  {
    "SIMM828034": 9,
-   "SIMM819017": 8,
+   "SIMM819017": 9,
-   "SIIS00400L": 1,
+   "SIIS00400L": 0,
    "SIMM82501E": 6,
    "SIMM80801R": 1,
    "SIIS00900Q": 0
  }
---
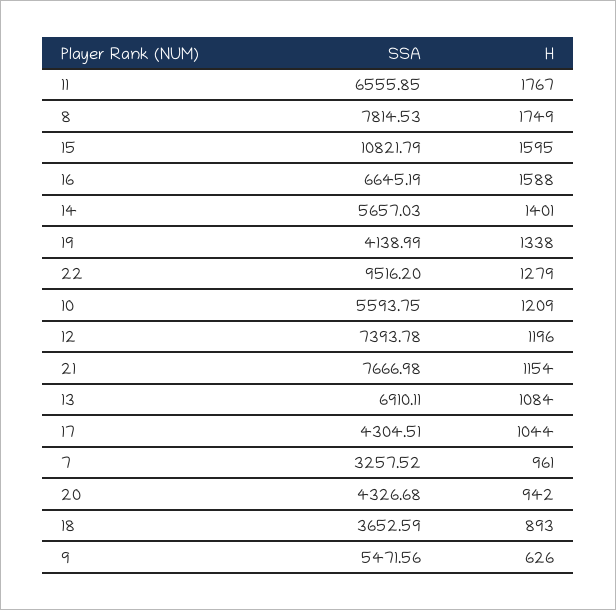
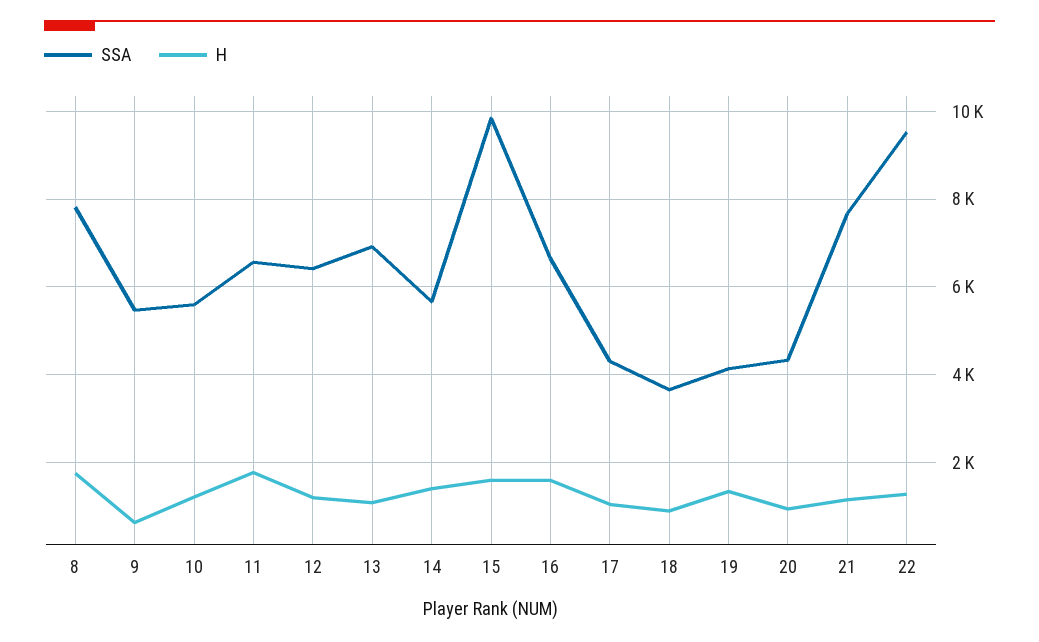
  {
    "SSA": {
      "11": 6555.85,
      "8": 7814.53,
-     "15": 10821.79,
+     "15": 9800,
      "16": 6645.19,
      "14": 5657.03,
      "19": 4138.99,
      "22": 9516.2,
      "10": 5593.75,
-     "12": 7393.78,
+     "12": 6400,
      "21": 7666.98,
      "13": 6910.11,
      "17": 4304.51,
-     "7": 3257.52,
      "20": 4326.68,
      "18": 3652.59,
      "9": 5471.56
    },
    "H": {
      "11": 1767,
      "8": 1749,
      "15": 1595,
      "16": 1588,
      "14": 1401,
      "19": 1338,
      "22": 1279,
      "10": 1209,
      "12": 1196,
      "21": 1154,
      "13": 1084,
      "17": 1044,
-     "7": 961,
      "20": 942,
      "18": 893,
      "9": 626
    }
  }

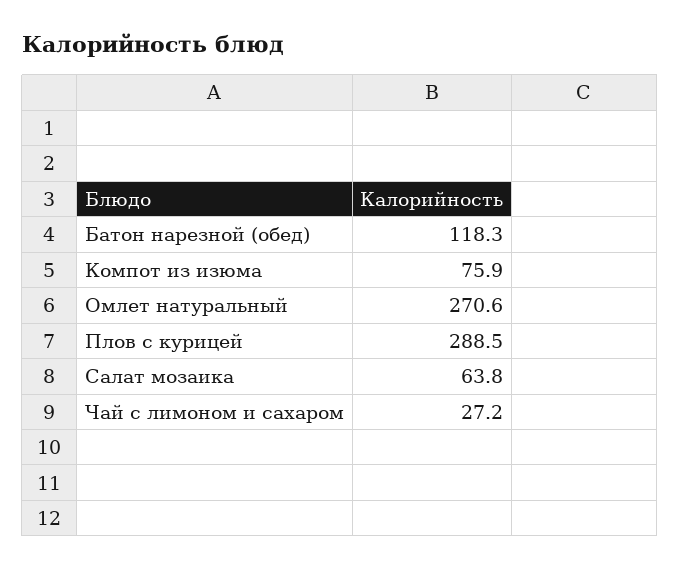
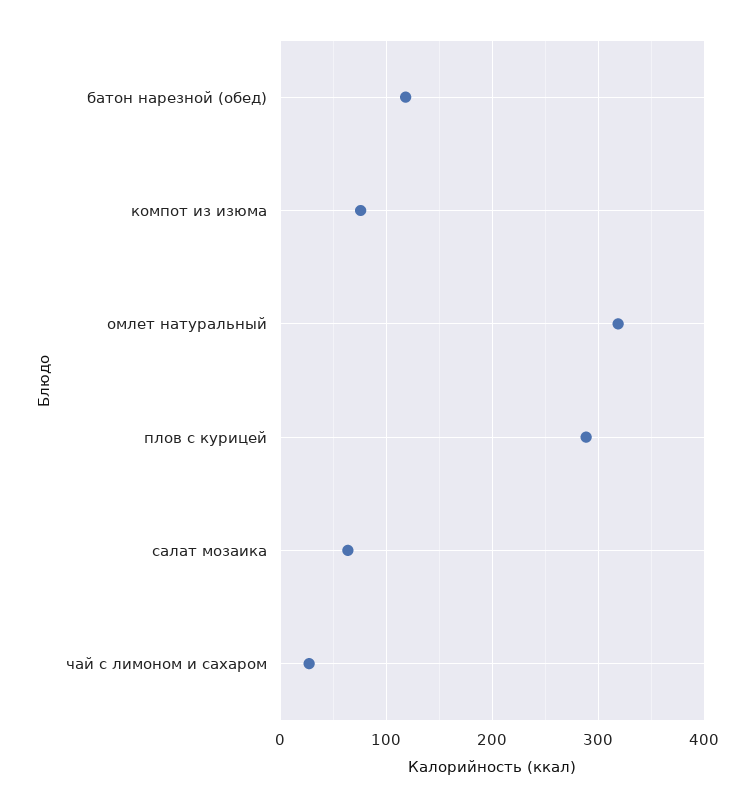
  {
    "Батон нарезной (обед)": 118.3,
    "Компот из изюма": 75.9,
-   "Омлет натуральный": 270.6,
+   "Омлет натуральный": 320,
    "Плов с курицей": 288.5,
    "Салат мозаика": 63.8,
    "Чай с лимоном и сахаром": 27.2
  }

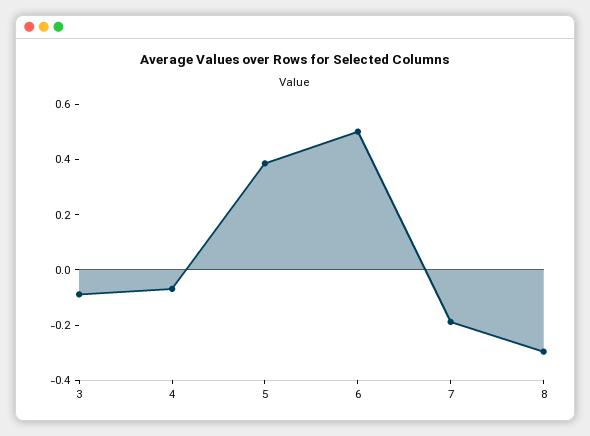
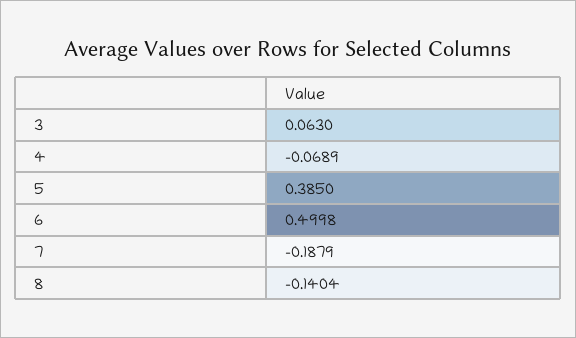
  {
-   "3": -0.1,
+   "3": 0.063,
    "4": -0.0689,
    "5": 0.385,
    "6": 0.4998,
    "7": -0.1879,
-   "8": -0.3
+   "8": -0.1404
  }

» **Work instruction**: Filter the entries and copy each line with "натуральный".

» **Reply to the task**:
-   "Омлет натуральный": 270.6,
+   "Омлет натуральный": 320,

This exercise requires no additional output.